It was quite a distressing show in Nashville, Tenn., as officials and coaches of UNC-Chapel Hill and some high-powered North Carolina lawyers met with officials of the NCAA – college athletics’ governing body – to continue the sad and sorry saga of an athletics and academic scandal first exposed in The News & Observer and confirmed in a $3 million investigation by Washington superlawyer Kenneth Wainstein.
Phony courses in which athletes were enrolled and “earned” good grades were at the center of the investigation. But throughout, university officials have treated the matter as a public relations problem, hiring expensive outside PR help to try to “manage the story.” And with regard to the NCAA, they’ve even argued that the issue is purely academic and thus the NCAA – which has the power to punish the university for rules violations – has no jurisdiction. The NCAA begs to differ, and thus university officials were summoned to Nashville this week.
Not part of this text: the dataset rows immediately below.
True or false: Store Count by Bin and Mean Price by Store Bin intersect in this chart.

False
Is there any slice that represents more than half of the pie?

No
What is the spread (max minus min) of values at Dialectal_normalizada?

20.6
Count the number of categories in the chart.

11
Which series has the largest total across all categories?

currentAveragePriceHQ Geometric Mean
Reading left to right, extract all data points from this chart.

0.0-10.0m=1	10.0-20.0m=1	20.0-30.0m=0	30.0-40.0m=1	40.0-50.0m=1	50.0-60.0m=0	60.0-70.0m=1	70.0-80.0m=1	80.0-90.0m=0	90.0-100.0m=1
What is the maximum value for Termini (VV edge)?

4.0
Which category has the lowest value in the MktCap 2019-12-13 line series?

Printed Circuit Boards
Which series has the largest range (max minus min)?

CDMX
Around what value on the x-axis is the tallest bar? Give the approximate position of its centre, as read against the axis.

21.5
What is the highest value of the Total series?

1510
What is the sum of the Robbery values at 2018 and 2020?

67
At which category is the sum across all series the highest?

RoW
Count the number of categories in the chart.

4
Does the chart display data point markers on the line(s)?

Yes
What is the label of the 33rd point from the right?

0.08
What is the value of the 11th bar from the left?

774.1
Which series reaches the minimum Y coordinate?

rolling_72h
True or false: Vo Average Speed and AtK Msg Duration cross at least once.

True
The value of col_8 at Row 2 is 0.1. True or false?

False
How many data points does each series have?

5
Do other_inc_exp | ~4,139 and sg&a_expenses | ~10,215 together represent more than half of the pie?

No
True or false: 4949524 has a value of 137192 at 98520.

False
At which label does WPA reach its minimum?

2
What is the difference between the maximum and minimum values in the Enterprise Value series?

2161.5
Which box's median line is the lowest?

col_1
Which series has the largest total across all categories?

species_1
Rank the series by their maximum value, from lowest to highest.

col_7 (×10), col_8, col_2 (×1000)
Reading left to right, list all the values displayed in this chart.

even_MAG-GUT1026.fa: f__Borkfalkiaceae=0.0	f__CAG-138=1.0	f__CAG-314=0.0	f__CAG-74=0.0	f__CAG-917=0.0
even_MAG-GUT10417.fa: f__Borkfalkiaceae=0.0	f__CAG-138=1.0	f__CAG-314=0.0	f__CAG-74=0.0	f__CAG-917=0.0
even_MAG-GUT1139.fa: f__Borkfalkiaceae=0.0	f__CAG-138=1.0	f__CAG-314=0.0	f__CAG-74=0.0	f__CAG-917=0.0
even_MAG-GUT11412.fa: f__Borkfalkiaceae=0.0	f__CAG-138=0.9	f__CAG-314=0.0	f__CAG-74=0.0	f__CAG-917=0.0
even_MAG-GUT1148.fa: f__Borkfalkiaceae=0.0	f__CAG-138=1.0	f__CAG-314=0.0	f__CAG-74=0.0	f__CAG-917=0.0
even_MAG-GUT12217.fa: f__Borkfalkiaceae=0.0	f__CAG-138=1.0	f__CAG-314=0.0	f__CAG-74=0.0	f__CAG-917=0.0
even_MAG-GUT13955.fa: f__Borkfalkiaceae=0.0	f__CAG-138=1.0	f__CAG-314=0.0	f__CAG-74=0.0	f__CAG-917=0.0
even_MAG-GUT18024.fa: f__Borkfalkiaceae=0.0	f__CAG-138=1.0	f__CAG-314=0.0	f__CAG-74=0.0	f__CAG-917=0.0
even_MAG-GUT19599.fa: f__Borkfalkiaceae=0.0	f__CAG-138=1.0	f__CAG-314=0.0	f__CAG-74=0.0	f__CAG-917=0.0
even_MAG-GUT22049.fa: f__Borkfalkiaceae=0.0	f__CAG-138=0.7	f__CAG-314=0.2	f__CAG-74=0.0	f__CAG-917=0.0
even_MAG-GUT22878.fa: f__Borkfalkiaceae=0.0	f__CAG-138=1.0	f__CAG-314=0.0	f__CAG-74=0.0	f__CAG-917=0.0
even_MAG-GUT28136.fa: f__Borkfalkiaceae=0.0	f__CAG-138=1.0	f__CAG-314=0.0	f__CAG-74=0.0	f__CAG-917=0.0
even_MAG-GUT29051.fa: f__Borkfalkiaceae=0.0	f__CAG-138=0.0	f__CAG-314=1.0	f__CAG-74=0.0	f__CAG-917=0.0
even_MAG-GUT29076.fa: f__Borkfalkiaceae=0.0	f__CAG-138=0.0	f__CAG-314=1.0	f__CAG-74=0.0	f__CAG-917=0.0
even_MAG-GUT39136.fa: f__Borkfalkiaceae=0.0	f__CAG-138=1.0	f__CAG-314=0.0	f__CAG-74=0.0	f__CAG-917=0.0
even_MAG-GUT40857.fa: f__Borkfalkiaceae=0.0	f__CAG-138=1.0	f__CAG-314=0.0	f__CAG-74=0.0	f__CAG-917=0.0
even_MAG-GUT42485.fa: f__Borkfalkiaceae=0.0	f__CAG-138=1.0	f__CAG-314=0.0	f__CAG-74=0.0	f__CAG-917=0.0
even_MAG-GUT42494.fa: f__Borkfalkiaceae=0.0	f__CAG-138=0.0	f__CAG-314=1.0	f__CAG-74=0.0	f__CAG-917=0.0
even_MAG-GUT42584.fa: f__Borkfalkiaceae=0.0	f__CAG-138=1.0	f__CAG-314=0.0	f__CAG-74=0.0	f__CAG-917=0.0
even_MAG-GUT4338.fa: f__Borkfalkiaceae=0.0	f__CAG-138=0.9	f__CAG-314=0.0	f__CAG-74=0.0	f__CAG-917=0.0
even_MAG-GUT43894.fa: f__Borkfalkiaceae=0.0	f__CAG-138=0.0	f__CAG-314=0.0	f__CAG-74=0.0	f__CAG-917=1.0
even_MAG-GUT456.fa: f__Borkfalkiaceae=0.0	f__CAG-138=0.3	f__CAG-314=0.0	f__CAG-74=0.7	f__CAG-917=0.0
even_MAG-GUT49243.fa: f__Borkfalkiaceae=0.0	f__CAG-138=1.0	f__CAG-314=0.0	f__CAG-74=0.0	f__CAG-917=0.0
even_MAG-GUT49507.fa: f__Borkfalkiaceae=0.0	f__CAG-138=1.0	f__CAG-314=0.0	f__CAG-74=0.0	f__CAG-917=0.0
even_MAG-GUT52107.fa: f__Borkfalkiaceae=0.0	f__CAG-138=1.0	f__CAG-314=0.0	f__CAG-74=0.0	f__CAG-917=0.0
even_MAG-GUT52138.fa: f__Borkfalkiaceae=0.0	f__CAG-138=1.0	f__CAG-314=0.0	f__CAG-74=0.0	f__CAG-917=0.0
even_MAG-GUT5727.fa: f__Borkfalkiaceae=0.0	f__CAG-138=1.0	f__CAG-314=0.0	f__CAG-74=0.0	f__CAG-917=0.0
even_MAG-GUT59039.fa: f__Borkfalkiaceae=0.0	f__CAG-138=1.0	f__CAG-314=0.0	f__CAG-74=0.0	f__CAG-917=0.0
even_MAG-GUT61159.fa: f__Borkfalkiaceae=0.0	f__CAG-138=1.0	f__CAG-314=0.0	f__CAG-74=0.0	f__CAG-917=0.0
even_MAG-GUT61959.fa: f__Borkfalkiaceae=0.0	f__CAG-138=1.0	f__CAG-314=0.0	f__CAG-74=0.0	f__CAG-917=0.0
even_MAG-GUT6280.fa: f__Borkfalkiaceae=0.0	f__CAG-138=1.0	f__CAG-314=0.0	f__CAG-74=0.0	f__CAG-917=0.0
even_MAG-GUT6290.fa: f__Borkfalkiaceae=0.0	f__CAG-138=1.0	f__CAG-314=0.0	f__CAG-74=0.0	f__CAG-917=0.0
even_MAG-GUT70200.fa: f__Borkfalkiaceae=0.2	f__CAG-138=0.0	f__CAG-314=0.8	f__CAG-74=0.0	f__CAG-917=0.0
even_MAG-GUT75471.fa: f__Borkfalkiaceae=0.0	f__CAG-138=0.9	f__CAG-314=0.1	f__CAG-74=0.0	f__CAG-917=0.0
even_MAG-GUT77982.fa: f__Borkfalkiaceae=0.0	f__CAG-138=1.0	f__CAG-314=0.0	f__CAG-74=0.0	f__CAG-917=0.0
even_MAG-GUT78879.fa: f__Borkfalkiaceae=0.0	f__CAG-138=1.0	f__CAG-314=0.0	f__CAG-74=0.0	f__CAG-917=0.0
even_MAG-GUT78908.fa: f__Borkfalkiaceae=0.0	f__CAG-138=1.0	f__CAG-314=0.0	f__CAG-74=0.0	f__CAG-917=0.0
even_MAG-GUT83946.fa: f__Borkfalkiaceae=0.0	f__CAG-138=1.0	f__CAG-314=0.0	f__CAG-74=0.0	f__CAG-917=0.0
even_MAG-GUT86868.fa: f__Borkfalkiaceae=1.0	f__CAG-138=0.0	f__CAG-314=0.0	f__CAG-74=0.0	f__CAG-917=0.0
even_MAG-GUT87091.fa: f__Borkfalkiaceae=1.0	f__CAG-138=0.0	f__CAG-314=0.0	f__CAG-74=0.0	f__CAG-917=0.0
Whatever the outcome with the NCAA, this multimillion-dollar scandal has harmed UNC-CH’s reputation. And when a conclusion is reached, the university owes alums and taxpayers more than excuses and counter charges. It owes, rather, an explanation of what has been learned from this experience and what the university is doing to ensure there is never another similar problem. Yes, some changes have been made; but a public explanation has been thus far inadequate. There’s more to come in this process; there needs to be more to come in the university’s explanation to its constituents.